MARLES: Well, there's a whole range of issues which go to any given agreement. The issue with Qatar specifically is they've got access to the Australian market right now, which they are not using and that is one of the key factors in terms of that issue.
STEFANOVIC: All right, we'll roll on. Let's turn to the other aviation story that seems to be burning a significant hole. Your ‘frequent flyer marles’, Richard, you like what I did there? Are you going to come clean about your flight schedule? I mean, how many times have you taken the RAAF from Canberra to Avalon and return?
MARLES: Well, look, I'm glad you raised it Karl because it's been a very frustrating week, I might say, in terms of looking at the media. I mean, obviously I am the authorising person for a whole lot of those flights. A lot of people travel on those flights. So, my direct component is a fraction of the number that's been reported. Everywhere I have gone, everything I have done has been on behalf of the Australian people and the duties that I do in that regard. And I stand by every one of the flights that I've taken. This has been kicked along over the course of the week by a dodgy spreadsheet produced in Peter's office, which is about smear and fear, because Peter has literally nothing else to say.

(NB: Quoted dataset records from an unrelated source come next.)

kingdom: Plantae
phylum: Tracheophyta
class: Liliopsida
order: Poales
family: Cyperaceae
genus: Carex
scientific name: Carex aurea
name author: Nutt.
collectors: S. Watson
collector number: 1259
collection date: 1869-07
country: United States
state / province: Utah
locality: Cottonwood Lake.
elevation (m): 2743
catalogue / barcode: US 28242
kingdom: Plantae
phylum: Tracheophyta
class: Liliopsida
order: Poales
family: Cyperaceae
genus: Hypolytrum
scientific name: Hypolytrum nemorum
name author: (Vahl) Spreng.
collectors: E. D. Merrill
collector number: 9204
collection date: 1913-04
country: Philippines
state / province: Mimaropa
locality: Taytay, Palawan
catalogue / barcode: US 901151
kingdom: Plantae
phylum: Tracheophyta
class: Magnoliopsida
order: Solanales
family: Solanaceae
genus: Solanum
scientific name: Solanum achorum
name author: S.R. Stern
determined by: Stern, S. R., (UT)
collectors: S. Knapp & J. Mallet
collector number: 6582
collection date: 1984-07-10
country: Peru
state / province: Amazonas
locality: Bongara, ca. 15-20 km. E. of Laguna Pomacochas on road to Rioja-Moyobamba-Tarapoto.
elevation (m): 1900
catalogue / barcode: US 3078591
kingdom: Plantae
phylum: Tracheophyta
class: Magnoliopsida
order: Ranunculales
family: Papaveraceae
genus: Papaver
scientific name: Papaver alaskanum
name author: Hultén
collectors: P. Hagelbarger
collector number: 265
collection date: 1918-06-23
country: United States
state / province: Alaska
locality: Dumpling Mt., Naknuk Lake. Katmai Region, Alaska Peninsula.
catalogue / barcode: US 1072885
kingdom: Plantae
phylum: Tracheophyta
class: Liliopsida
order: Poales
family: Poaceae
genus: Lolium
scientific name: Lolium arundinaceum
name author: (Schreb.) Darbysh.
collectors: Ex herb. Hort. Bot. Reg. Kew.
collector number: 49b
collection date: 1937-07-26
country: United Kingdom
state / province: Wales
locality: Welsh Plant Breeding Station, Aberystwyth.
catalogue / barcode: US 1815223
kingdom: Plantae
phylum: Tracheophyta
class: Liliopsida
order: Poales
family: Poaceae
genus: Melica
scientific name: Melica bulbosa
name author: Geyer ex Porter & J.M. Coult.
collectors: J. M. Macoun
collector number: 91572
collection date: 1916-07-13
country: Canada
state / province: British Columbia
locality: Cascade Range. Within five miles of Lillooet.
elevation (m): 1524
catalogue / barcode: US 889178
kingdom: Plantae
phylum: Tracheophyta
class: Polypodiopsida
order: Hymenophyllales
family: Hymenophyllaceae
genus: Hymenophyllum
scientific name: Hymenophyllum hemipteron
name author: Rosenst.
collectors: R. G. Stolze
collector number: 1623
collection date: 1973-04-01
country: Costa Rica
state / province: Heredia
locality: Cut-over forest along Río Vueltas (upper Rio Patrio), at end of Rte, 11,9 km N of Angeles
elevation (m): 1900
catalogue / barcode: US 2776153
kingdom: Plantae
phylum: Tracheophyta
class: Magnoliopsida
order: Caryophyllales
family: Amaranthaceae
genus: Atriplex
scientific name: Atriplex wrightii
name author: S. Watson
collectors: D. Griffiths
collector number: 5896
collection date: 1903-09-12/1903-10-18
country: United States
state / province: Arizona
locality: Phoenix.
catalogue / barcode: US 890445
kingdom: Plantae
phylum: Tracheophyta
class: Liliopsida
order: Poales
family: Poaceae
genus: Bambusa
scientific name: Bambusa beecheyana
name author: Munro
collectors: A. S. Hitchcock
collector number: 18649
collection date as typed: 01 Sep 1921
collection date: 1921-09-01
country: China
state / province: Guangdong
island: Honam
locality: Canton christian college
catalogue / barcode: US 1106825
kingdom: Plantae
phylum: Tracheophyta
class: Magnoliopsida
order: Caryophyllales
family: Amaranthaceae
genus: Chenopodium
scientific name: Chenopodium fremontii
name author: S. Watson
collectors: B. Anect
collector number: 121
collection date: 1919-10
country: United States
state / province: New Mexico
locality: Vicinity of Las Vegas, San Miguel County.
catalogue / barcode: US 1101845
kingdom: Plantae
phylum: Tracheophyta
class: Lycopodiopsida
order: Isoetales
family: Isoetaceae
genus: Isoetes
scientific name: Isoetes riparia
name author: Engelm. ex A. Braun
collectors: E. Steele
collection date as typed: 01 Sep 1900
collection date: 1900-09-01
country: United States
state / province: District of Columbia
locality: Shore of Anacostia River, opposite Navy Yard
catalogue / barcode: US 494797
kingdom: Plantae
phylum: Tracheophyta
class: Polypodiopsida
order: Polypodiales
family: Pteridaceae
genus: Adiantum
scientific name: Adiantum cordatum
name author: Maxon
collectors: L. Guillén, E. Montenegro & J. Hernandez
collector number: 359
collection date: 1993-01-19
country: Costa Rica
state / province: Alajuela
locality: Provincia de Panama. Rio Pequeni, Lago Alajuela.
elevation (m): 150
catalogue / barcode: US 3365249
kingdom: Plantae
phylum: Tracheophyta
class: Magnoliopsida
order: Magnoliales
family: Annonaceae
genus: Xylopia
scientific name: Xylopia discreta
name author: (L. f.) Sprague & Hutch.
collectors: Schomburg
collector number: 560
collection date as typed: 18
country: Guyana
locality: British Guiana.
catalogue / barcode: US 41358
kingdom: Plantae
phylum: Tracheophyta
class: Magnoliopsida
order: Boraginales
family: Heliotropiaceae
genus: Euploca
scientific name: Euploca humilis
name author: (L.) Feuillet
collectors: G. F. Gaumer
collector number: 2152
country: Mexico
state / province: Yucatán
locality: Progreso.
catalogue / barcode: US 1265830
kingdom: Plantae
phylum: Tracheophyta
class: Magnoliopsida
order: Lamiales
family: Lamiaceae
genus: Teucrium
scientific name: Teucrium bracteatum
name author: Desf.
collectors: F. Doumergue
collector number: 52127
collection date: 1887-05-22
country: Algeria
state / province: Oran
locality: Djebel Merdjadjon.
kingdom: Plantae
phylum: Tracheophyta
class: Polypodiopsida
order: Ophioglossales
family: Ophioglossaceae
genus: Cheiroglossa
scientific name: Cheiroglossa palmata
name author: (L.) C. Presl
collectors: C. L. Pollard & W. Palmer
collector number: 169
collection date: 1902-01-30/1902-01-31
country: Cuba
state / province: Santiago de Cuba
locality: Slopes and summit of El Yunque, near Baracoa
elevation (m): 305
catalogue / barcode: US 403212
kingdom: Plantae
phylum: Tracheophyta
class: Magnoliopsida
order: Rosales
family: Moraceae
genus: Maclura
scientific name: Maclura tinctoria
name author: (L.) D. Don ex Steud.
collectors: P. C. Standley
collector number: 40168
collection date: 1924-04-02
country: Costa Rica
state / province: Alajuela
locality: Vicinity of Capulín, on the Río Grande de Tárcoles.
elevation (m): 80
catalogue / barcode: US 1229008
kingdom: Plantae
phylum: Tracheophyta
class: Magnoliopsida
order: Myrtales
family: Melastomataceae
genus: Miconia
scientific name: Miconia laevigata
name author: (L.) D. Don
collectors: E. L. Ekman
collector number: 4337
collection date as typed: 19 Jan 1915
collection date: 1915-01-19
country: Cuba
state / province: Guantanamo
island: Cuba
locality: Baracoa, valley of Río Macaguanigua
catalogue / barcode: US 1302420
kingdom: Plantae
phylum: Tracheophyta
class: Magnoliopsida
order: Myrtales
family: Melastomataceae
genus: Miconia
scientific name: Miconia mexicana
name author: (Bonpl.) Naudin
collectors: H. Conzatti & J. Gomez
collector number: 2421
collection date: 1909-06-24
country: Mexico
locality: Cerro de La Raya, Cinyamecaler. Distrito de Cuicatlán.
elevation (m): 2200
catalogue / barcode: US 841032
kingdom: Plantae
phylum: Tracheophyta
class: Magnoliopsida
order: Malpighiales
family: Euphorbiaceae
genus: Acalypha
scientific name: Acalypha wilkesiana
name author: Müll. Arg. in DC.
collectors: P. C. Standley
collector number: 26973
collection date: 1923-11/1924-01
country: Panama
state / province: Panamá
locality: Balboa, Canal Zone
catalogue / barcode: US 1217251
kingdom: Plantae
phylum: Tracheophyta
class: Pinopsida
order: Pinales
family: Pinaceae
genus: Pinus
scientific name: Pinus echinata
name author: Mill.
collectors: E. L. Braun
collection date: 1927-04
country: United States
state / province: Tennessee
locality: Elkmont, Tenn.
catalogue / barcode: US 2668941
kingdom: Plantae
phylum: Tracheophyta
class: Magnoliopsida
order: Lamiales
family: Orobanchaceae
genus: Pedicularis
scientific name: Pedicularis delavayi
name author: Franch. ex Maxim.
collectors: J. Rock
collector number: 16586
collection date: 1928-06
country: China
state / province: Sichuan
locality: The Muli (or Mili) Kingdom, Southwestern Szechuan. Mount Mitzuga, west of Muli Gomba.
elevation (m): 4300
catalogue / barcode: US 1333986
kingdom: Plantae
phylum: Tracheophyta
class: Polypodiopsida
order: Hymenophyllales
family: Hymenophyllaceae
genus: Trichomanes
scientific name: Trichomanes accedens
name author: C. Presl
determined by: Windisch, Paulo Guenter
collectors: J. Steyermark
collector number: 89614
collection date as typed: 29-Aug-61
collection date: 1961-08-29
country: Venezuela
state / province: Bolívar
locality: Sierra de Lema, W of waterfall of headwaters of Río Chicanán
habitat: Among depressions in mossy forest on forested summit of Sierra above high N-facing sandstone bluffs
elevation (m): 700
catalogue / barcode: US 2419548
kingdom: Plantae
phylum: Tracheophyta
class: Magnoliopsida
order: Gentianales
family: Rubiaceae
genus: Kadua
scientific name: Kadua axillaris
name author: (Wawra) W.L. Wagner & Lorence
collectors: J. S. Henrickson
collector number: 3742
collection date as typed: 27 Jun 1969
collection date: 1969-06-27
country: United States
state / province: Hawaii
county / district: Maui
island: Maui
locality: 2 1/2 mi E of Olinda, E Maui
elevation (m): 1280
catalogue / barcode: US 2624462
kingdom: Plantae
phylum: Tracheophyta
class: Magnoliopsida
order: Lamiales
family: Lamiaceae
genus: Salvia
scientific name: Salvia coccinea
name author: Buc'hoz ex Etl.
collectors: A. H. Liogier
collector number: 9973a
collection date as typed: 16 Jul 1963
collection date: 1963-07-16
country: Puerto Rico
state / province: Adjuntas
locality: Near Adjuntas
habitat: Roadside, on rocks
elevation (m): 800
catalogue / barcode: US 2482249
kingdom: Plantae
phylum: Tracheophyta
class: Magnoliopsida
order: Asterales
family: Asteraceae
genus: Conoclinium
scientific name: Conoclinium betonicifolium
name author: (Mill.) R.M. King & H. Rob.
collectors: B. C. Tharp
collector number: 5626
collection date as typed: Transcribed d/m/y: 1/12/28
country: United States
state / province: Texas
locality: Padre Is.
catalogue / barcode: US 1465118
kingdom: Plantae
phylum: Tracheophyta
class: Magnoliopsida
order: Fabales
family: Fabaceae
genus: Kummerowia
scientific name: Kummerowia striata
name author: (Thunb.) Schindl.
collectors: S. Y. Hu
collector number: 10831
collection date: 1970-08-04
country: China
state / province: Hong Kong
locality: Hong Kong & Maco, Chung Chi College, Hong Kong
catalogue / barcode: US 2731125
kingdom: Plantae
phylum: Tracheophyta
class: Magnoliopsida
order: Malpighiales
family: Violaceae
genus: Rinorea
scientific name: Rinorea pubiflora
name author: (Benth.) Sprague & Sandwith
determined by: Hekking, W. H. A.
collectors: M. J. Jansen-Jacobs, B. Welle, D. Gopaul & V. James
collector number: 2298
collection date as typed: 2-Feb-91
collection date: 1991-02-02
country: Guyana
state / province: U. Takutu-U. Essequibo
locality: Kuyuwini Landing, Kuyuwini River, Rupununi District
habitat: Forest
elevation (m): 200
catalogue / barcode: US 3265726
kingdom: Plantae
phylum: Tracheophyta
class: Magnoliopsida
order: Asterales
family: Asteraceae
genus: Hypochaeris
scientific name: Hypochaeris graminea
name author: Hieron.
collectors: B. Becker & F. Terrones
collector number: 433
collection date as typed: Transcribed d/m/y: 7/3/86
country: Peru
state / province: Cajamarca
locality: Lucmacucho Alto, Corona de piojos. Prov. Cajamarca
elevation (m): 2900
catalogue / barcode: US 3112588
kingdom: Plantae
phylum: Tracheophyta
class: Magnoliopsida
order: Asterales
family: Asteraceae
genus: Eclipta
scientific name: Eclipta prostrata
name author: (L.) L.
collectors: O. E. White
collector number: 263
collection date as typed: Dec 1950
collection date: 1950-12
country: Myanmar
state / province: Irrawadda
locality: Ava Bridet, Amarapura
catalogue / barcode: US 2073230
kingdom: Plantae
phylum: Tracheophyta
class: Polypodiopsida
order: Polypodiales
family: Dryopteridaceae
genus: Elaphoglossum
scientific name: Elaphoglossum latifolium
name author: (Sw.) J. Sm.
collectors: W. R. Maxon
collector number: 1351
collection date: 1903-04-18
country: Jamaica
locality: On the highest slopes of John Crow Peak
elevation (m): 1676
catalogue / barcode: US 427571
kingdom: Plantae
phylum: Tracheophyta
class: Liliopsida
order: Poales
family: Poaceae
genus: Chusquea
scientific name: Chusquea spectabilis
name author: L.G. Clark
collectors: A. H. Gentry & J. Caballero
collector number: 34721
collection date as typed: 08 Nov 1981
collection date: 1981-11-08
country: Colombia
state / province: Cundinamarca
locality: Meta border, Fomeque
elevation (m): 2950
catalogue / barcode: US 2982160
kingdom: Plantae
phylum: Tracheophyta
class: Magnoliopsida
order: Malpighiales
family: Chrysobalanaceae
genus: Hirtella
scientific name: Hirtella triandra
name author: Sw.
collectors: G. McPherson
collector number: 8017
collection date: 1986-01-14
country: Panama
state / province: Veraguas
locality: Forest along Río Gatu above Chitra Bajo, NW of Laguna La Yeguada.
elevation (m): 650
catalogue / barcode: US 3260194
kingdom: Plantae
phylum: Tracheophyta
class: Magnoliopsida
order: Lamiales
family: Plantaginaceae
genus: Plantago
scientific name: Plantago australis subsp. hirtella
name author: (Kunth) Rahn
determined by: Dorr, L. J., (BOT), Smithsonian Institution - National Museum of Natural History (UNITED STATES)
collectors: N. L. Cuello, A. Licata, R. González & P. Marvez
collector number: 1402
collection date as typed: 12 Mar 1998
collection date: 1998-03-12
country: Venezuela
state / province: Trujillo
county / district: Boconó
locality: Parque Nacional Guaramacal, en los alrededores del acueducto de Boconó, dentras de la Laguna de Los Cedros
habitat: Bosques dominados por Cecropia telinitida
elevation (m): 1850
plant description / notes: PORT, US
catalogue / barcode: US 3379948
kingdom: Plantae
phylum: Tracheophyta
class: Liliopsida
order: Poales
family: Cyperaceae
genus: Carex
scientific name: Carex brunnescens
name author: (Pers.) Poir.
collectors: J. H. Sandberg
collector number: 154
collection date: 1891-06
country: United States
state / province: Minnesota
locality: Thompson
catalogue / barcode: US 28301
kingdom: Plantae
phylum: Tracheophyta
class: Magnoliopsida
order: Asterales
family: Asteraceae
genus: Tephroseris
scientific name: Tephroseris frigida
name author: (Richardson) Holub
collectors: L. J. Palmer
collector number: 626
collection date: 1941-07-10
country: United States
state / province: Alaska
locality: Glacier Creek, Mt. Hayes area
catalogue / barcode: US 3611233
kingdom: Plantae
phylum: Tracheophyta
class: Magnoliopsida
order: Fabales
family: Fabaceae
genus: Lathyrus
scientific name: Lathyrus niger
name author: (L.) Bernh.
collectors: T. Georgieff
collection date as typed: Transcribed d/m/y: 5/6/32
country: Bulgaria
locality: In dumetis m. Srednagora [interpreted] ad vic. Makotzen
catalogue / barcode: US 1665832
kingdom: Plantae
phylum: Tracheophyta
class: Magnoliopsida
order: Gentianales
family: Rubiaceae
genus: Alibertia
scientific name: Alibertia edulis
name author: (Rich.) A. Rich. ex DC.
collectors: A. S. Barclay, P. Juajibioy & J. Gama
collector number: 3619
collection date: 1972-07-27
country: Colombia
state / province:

STEFANOVIC: Richard, why don't you just produce the manifests, the flight schedules? I'm mindful of security, but seven and a half thousand dollars a day, you can probably just explain how many flights you've taken. That has nothing to do with security. Just give us the schedule.
MARLES: Well, to be honest, where we’re at now, my preference would be to have all of that out there, because that would make things much clearer. But there is a genuine security issue here. I mean, there are patterns of behavior which get–
STEFANOVIC: But you can say how many flights that you’ve taken?
MARLES: Well, the information that we've put out there does provide the number of hours. But obviously the manifests give rise to patterns of behaviour which then do create a target. But let me also be clear about this, Karl, the reason why this is also in the media is because we've released information about these flights.
STEFANOVIC: All right, Pete, quickly.
MARLES: When Peter was the Minister for Defence, no information about this was released at all. Not one shred at all. And so we've actually been transparent about this.
DUTTON: Karl, the difficulty that Richard's got is that if you go back through social media, he ripped into Bronwyn Bishop at the time for spending $5,000, I think it was, on a helicopter. Well, he makes Bronnie look like completely inefficient approach to air travel. I mean, he's dispensed with the helicopter and is happy with the plane. So, if he's ripping into Bronwyn Bishop, there is a double standard that's operating here. And I think you're right to ask the question.
STEFANOVIC: Well, when you've got Bronwyn Bishop having a go at you for travel, I mean. Richard, I'm sure you'll sort it out.
DUTTON: He puts Bronnie to shame.
MARLES: I was not taking helicopters to political fundraisers.
STEFANOVIC: We’ve got to run, we’ve got to wrap.